Narra Peter
Lo odio.
Es eso.
Sí.
Debo odiarlo.
Odiarlo.
Odiarlo.
Odiarlo.
Para siempre.
No más nada.
Sólo odiarlo.
Apreté mis puños mientras lo veía hablar con la maestra, tensé la mandíbula cada vez que movía sus labios. Ya él no me ve. Ya no lo molesto.
Y eso es molestoso.
Quería que me tema. Quería que me viera, que se dé cuenta de mí, que huya cada vez que esté presente a él.
Lo veía mientras masticaba su sándwich con un poco de timidez.
Lo veía mientras éste trataba de sonreír.
¡Nunca, jamás, de yo llegar a su vida, lo vi con una sonrisa implantada en el rostro!
¿Será en serio de que un simple perro tonto y quizás feo haya cambiado su vida?
Bah.
Quería quitarle esa jodida sonrisa de su cara estampándole mi puño en ella.
Tragué saliva, evitando que mi mirada caiga en él. En su cabello. Ese estúpido cabello negro, horrible. En su piel blanca, pálida, parece un muerto.
—¿Estás bien? —me habló Bal a un lado. Mis nudillos seguían apretados. Pegué mis parpados con fuerza al escuchar su voz que me causaba un poco de rencor.
La hora de receso no ha terminado, así que podía ir al baño, evitarlo.

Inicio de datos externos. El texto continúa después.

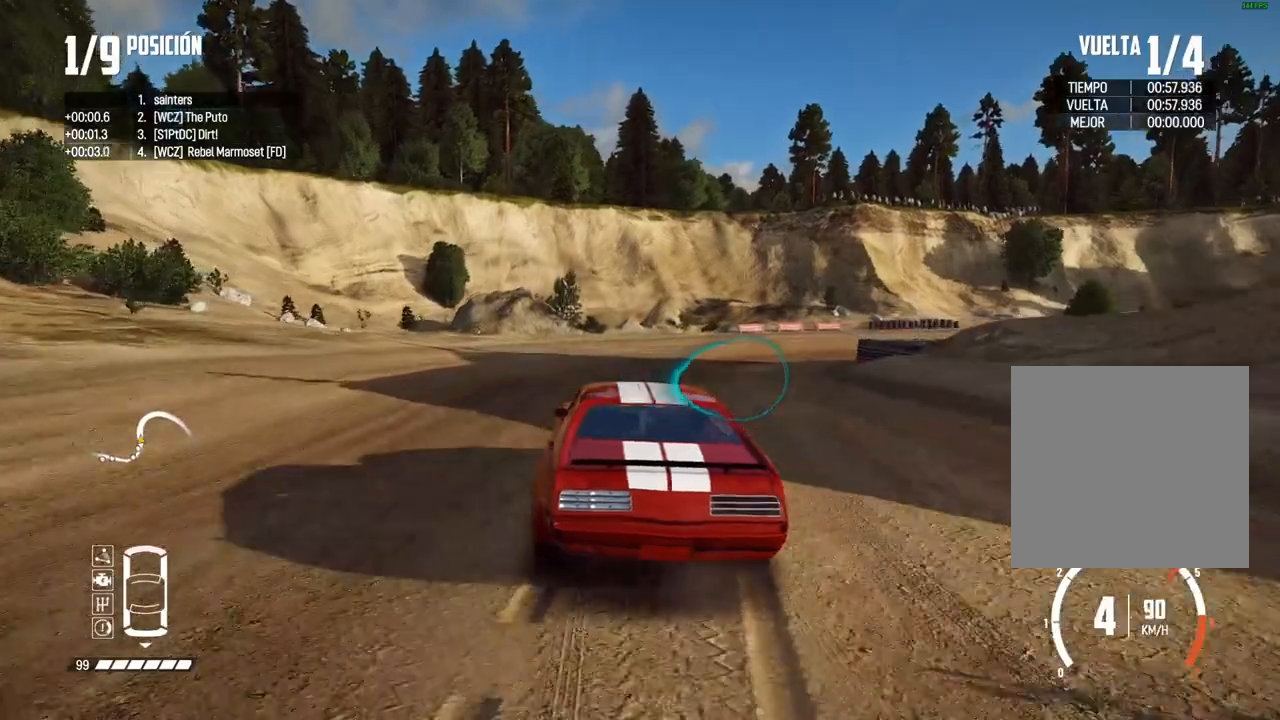
{"buttons": [], "left_stick": "right", "right_stick": "center", "events": [[283, "R2", "up"]]}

—Sí —respondí, cortante —Todo está bien.
Me levanté de mi asiento y salí del salón para dirigirme al baño. Estando allá, cerré la puerta con seguro, no sin antes ver hacia los lados y adentrarme a cada cubículo para no encontrarme con algún mocoso, y aunque esté dentro, lo saco. A patadas, si se me antoja. Quería estar sólo. Como siempre lo he estado. No quería ni un alma cerca de mí o la muelo a golpes.
Me paré frente al espejo, firme, mirando mi propio reflejo.
—Eres un patético, un idiota, un imbécil.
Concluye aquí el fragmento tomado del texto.